Java streams Vs LINQ Vs D

March 27, 2013

Posted by bearophile

Permalink

bearophile

Permalink

Linked on Reddit I've seen a nice comparison of Java streams Vs dotnet LINQ:

http://blog.informatech.cr/2013/03/24/java-streams-preview-vs-net-linq/

Despite they aren't a complete list, those little challenges are well chosen, they are operations done commonly. So I have translatated them to D with Phobos. For most of them I have found a nice D translation. But few of them uncover holes in Phobos, that I alredy know. (Maybe some of them are not really Phobos holes, but just my lack of knowledge about Phobos and D. So your better solutions are welcome).

If you want to read the whole list of my translations:
http://codepad.org/0KtXu7nh

Below I list just the five troubled challenges, with the LINQ solution followed by one or more D solutions.

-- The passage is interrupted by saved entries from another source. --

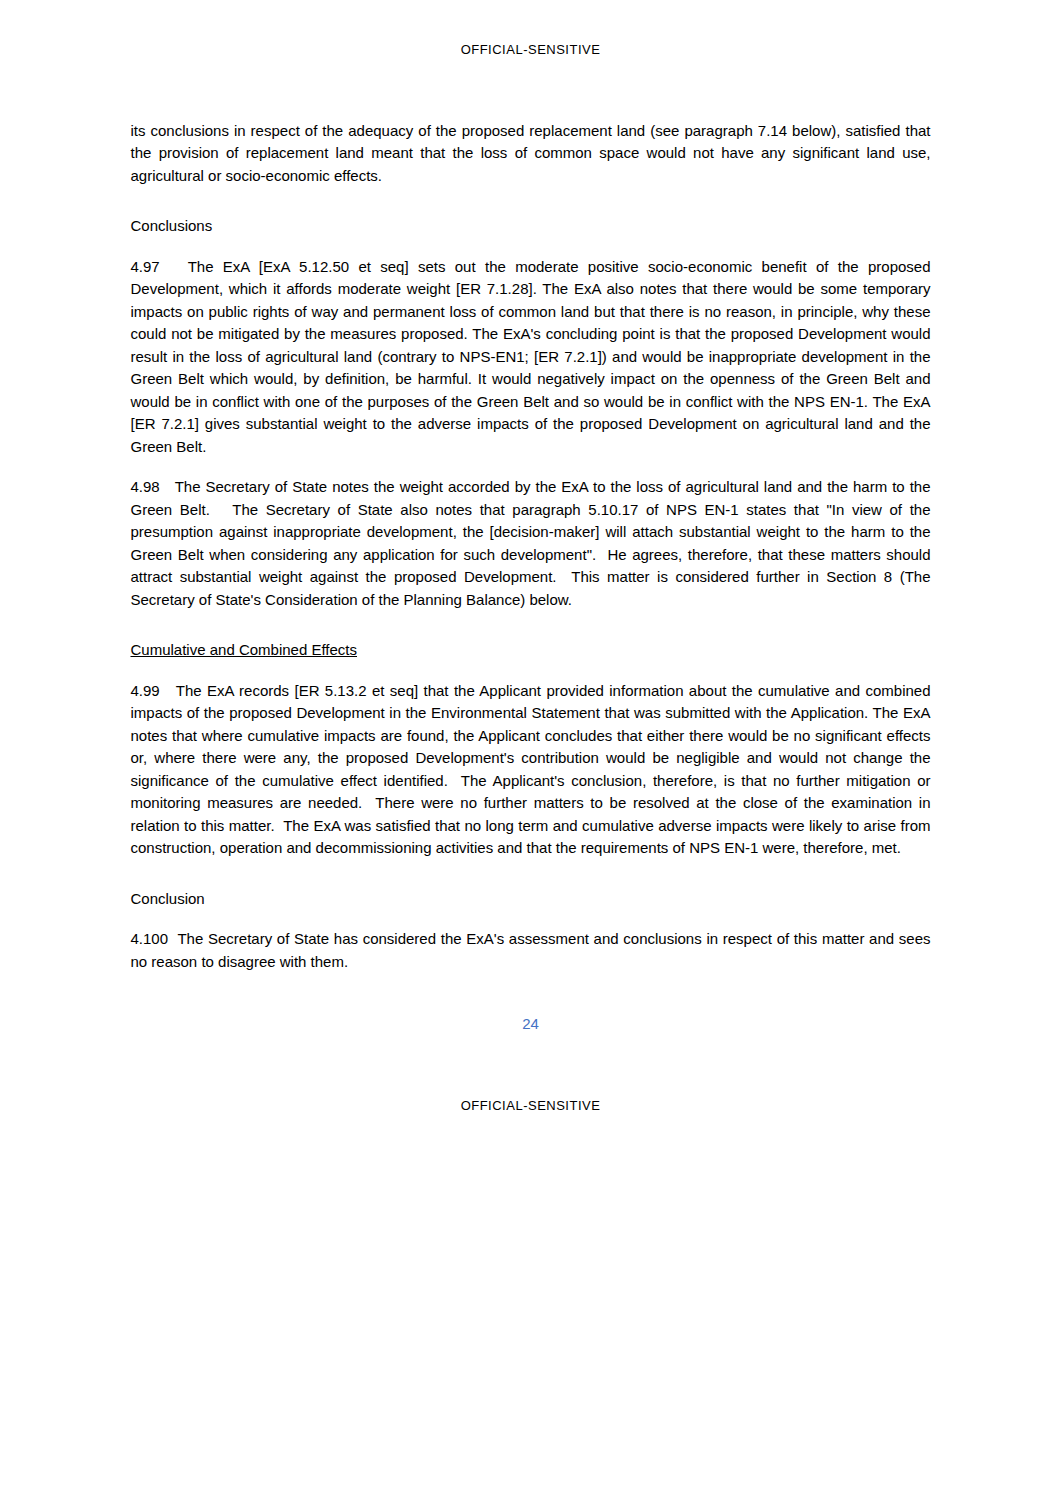OFFICIAL-SENSITIVE
its conclusions in respect of the adequacy of the proposed replacement land (see paragraph 7.14 below), satisfied that the provision of replacement land meant that the loss of common space would not have any significant land use, agricultural or socio-economic effects.
Conclusions
4.97 The ExA [ExA 5.12.50 et seq] sets out the moderate positive socio-economic benefit of the proposed Development, which it affords moderate weight [ER 7.1.28]. The ExA also notes that there would be some temporary impacts on public rights of way and permanent loss of common land but that there is no reason, in principle, why these could not be mitigated by the measures proposed. The ExA's concluding point is that the proposed Development would result in the loss of agricultural land (contrary to NPS-EN1; [ER 7.2.1]) and would be inappropriate development in the Green Belt which would, by definition, be harmful. It would negatively impact on the openness of the Green Belt and would be in conflict with one of the purposes of the Green Belt and so would be in conflict with the NPS EN-1. The ExA [ER 7.2.1] gives substantial weight to the adverse impacts of the proposed Development on agricultural land and the Green Belt.
4.98 The Secretary of State notes the weight accorded by the ExA to the loss of agricultural land and the harm to the Green Belt. The Secretary of State also notes that paragraph 5.10.17 of NPS EN-1 states that "In view of the presumption against inappropriate development, the [decision-maker] will attach substantial weight to the harm to the Green Belt when considering any application for such development". He agrees, therefore, that these matters should attract substantial weight against the proposed Development. This matter is considered further in Section 8 (The Secretary of State's Consideration of the Planning Balance) below.
Cumulative and Combined Effects
4.99 The ExA records [ER 5.13.2 et seq] that the Applicant provided information about the cumulative and combined impacts of the proposed Development in the Environmental Statement that was submitted with the Application. The ExA notes that where cumulative impacts are found, the Applicant concludes that either there would be no significant effects or, where there were any, the proposed Development's contribution would be negligible and would not change the significance of the cumulative effect identified. The Applicant's conclusion, therefore, is that no further mitigation or monitoring measures are needed. There were no further matters to be resolved at the close of the examination in relation to this matter. The ExA was satisfied that no long term and cumulative adverse impacts were likely to arise from construction, operation and decommissioning activities and that the requirements of NPS EN-1 were, therefore, met.
Conclusion
4.100 The Secretary of State has considered the ExA's assessment and conclusions in respect of this matter and sees no reason to disagree with them.
24
OFFICIAL-SENSITIVE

For all the solutions I import several modules:

import std.stdio, std.algorithm, std.range, std.typecons, std.traits,
       std.array, std.string;

- - - - - - - - - - - -

Challenge 2: Indexed Filtering

Find all the names in the array "names" where the length of the name is less than or equal to the index of the element + 1.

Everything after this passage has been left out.